At least Glenn is in another place where he doesn't hurt anymore!!!! I will miss him soo much and his music is awesome!!! Love Glenn like no one else!!
At least Glenn is in another place where he doesn't hurt anymore!!!! I will miss him soo much and his music is awesome!!! Love Glenn like no one else!!
You came along and changed my life Glenn!!
Just discovered HOTE is on Netflix. Debating on whether to watch it or not though I did add it to my list...
That's what I held onto when my father died: "he's not suffering anymore." It helped my brother and I get through it. My Dad was in pain and struggling for breath - I never want to see someone I love suffer again. Now he's free.
Grief is a process that you move through. The first week or so, your goals are modest: to survive the experience. With time, the load gets lighter.
Hopefully, Glenn's family is getting a lot of emotional support. My heart goes out to people who loved Glenn and are grieving him alone - as many have said here, some people just don't get it.
That's the same way that I was with my dad. He suffered horribly for the last almost 4 weeks of his life. He was on life support with a machine doing almost all of his breathing for him. My mom and brother had to make the heartbreaking decision to pull the plug. I'll never forget "telling" my dad goodbye forever the day before they ended life support. It was beyond horrible to see all of the machines that he was hooked up to. Plus, he didn't look like the dad I knew. It's hard to take. You're glad that they're not suffering anymore, but you desperately want them to still be here.

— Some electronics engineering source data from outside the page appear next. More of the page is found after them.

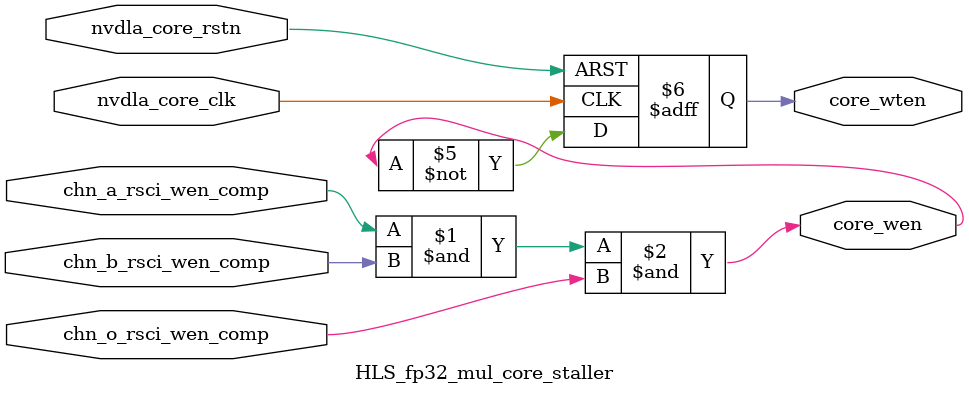
<source format=v>
module HLS_fp32_mul_core_staller (
  nvdla_core_clk, nvdla_core_rstn, core_wen, chn_a_rsci_wen_comp, core_wten, chn_b_rsci_wen_comp,
      chn_o_rsci_wen_comp
);
  input nvdla_core_clk;
  input nvdla_core_rstn;
  output core_wen;
  input chn_a_rsci_wen_comp;
  output core_wten;
  reg core_wten;
  input chn_b_rsci_wen_comp;
  input chn_o_rsci_wen_comp;
  assign core_wen = chn_a_rsci_wen_comp & chn_b_rsci_wen_comp & chn_o_rsci_wen_comp;
  always @(posedge nvdla_core_clk or negedge nvdla_core_rstn) begin
    if ( ~ nvdla_core_rstn ) begin
      core_wten <= 1'b0;
    end
    else begin
      core_wten <= ~ core_wen;
    end
  end
endmodule
</source>
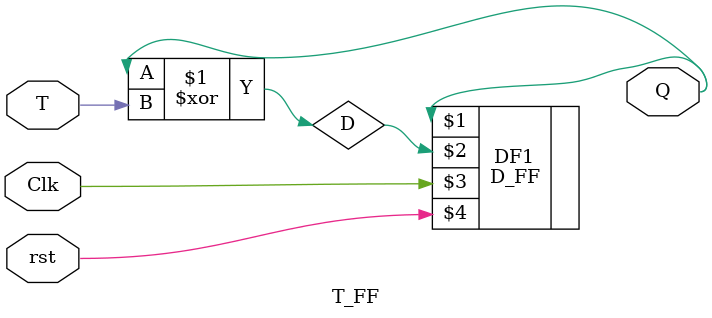
<source format=v>
module T_FF(output Q, input T, Clk, rst);
wire D;
assign D = Q^T;
D_FF DF1(Q, D, Clk, rst);

endmodule
</source>
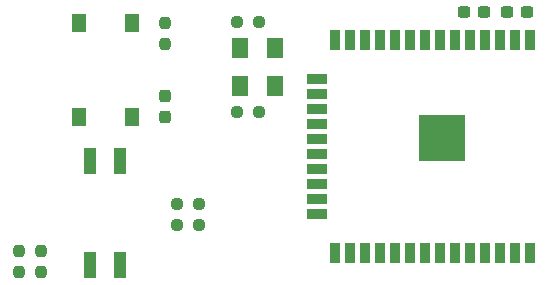
<source format=gbr>
%TF.GenerationSoftware,KiCad,Pcbnew,8.0.5*%
%TF.CreationDate,2024-11-30T18:41:16+03:00*%
%TF.ProjectId,pmod_esp32_4_layer.kicad_sch,706d6f64-5f65-4737-9033-325f345f6c61,rev?*%
%TF.SameCoordinates,Original*%
%TF.FileFunction,Paste,Top*%
%TF.FilePolarity,Positive*%
%FSLAX46Y46*%
G04 Gerber Fmt 4.6, Leading zero omitted, Abs format (unit mm)*
G04 Created by KiCad (PCBNEW 8.0.5) date 2024-11-30 18:41:16*
%MOMM*%
%LPD*%
G01*
G04 APERTURE LIST*
G04 Aperture macros list*
%AMRoundRect*
0 Rectangle with rounded corners*
0 $1 Rounding radius*
0 $2 $3 $4 $5 $6 $7 $8 $9 X,Y pos of 4 corners*
0 Add a 4 corners polygon primitive as box body*
4,1,4,$2,$3,$4,$5,$6,$7,$8,$9,$2,$3,0*
0 Add four circle primitives for the rounded corners*
1,1,$1+$1,$2,$3*
1,1,$1+$1,$4,$5*
1,1,$1+$1,$6,$7*
1,1,$1+$1,$8,$9*
0 Add four rect primitives between the rounded corners*
20,1,$1+$1,$2,$3,$4,$5,0*
20,1,$1+$1,$4,$5,$6,$7,0*
20,1,$1+$1,$6,$7,$8,$9,0*
20,1,$1+$1,$8,$9,$2,$3,0*%
G04 Aperture macros list end*
%ADD10RoundRect,0.237500X0.250000X0.237500X-0.250000X0.237500X-0.250000X-0.237500X0.250000X-0.237500X0*%
%ADD11RoundRect,0.237500X-0.237500X0.250000X-0.237500X-0.250000X0.237500X-0.250000X0.237500X0.250000X0*%
%ADD12RoundRect,0.237500X-0.300000X-0.237500X0.300000X-0.237500X0.300000X0.237500X-0.300000X0.237500X0*%
%ADD13RoundRect,0.099000X-0.351000X0.751000X-0.351000X-0.751000X0.351000X-0.751000X0.351000X0.751000X0*%
%ADD14R,4.000000X4.000000*%
%ADD15RoundRect,0.099000X-0.751000X0.351000X-0.751000X-0.351000X0.751000X-0.351000X0.751000X0.351000X0*%
%ADD16RoundRect,0.237500X0.237500X-0.250000X0.237500X0.250000X-0.237500X0.250000X-0.237500X-0.250000X0*%
%ADD17RoundRect,0.237500X0.237500X-0.300000X0.237500X0.300000X-0.237500X0.300000X-0.237500X-0.300000X0*%
%ADD18RoundRect,0.250001X0.462499X0.624999X-0.462499X0.624999X-0.462499X-0.624999X0.462499X-0.624999X0*%
%ADD19RoundRect,0.237500X-0.250000X-0.237500X0.250000X-0.237500X0.250000X0.237500X-0.250000X0.237500X0*%
%ADD20R,1.100000X2.200000*%
%ADD21R,1.300000X1.550000*%
%ADD22RoundRect,0.237500X0.300000X0.237500X-0.300000X0.237500X-0.300000X-0.237500X0.300000X-0.237500X0*%
%ADD23RoundRect,0.250001X-0.462499X-0.624999X0.462499X-0.624999X0.462499X0.624999X-0.462499X0.624999X0*%
G04 APERTURE END LIST*
D10*
%TO.C,R10*%
X146950000Y-111500000D03*
X145125000Y-111500000D03*
%TD*%
%TO.C,R13*%
X146950000Y-109750000D03*
X145125000Y-109750000D03*
%TD*%
D11*
%TO.C,R11*%
X133550000Y-113687500D03*
X133550000Y-115512500D03*
%TD*%
D12*
%TO.C,C3*%
X169375000Y-93500000D03*
X171100000Y-93500000D03*
%TD*%
D13*
%TO.C,U1*%
X174970000Y-95870000D03*
D14*
X167560000Y-104170000D03*
D13*
X173700000Y-95870000D03*
X172430000Y-95870000D03*
X171160000Y-95870000D03*
X169890000Y-95870000D03*
X168620000Y-95870000D03*
X167350000Y-95870000D03*
X166080000Y-95870000D03*
X164810000Y-95870000D03*
X163540000Y-95870000D03*
X162270000Y-95870000D03*
X161000000Y-95870000D03*
X159730000Y-95870000D03*
X158460000Y-95870000D03*
D15*
X156960000Y-99155000D03*
X156960000Y-100425000D03*
X156960000Y-101695000D03*
X156960000Y-102965000D03*
X156960000Y-104235000D03*
X156960000Y-105505000D03*
X156960000Y-106775000D03*
X156960000Y-108045000D03*
X156960000Y-109315000D03*
X156960000Y-110585000D03*
D13*
X158460000Y-113870000D03*
X159730000Y-113870000D03*
X161000000Y-113870000D03*
X162270000Y-113870000D03*
X163540000Y-113870000D03*
X164810000Y-113870000D03*
X166080000Y-113870000D03*
X167350000Y-113870000D03*
X168620000Y-113870000D03*
X169890000Y-113870000D03*
X171160000Y-113870000D03*
X172430000Y-113870000D03*
X173700000Y-113870000D03*
X174970000Y-113870000D03*
%TD*%
D16*
%TO.C,R12*%
X131700000Y-115512500D03*
X131700000Y-113687500D03*
%TD*%
D17*
%TO.C,C1*%
X144050000Y-102312500D03*
X144050000Y-100587500D03*
%TD*%
D16*
%TO.C,R5*%
X144050000Y-96212500D03*
X144050000Y-94387500D03*
%TD*%
D18*
%TO.C,LD2*%
X153437500Y-99750000D03*
X150462500Y-99750000D03*
%TD*%
D10*
%TO.C,R15*%
X152012500Y-101950000D03*
X150187500Y-101950000D03*
%TD*%
D19*
%TO.C,R14*%
X150187500Y-94350000D03*
X152012500Y-94350000D03*
%TD*%
D20*
%TO.C,S2*%
X137727500Y-114900000D03*
X140267500Y-114900000D03*
X137727500Y-106100000D03*
X140267500Y-106100000D03*
%TD*%
D21*
%TO.C,S1*%
X141337500Y-94375000D03*
X136837500Y-94375000D03*
X141337500Y-102325000D03*
X136837500Y-102325000D03*
%TD*%
D22*
%TO.C,C2*%
X174750000Y-93500000D03*
X173025000Y-93500000D03*
%TD*%
D23*
%TO.C,LD1*%
X150462500Y-96500000D03*
X153437500Y-96500000D03*
%TD*%
M02*

</source>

It does take time. I hated hearing that for the first couple of months afterwards, but it is true. I didn't fully understand everything then, being so young, but I do now.
Emotional support is the best support at a time like this, to have someone there who you can talk to, who is understanding. As I said before, my thoughts and prayers go out to Cindy, Taylor, Deacon, Otis, Don, Joe, Tim and the rest of Glenn's friends and family.
One thing that I learned the hard way is to just let the grief flow. Don't bottle it up inside. It honestly does more harm than good.
-Kim-
People don't run out of dreams, People just run out of time
GA and I were talking and we're thinking of doing a video chat with History of the Eagles in about an hour (5:00 pm EST) to relive some Glenn memories. It's an informal thing. Anyone is welcome to join in, whether you're watching the DVD or not. I realize it's short notice but we want to get it in before she goes to bed over in Ireland. We can always do another one later if folks want to.
Yeah my earlier post was from a position of wanting to appreciate his works in a way I hadnt seen at all in the tributes, but ive been a mix of emotions going through many stages. But feel like Ive reached a positive place now.
All I know is I will forever be grateful to Glenn for his songs steered me through some depressing years and made me want to try again when I couldve just receded. No critic can cahnge that debt I feel to him.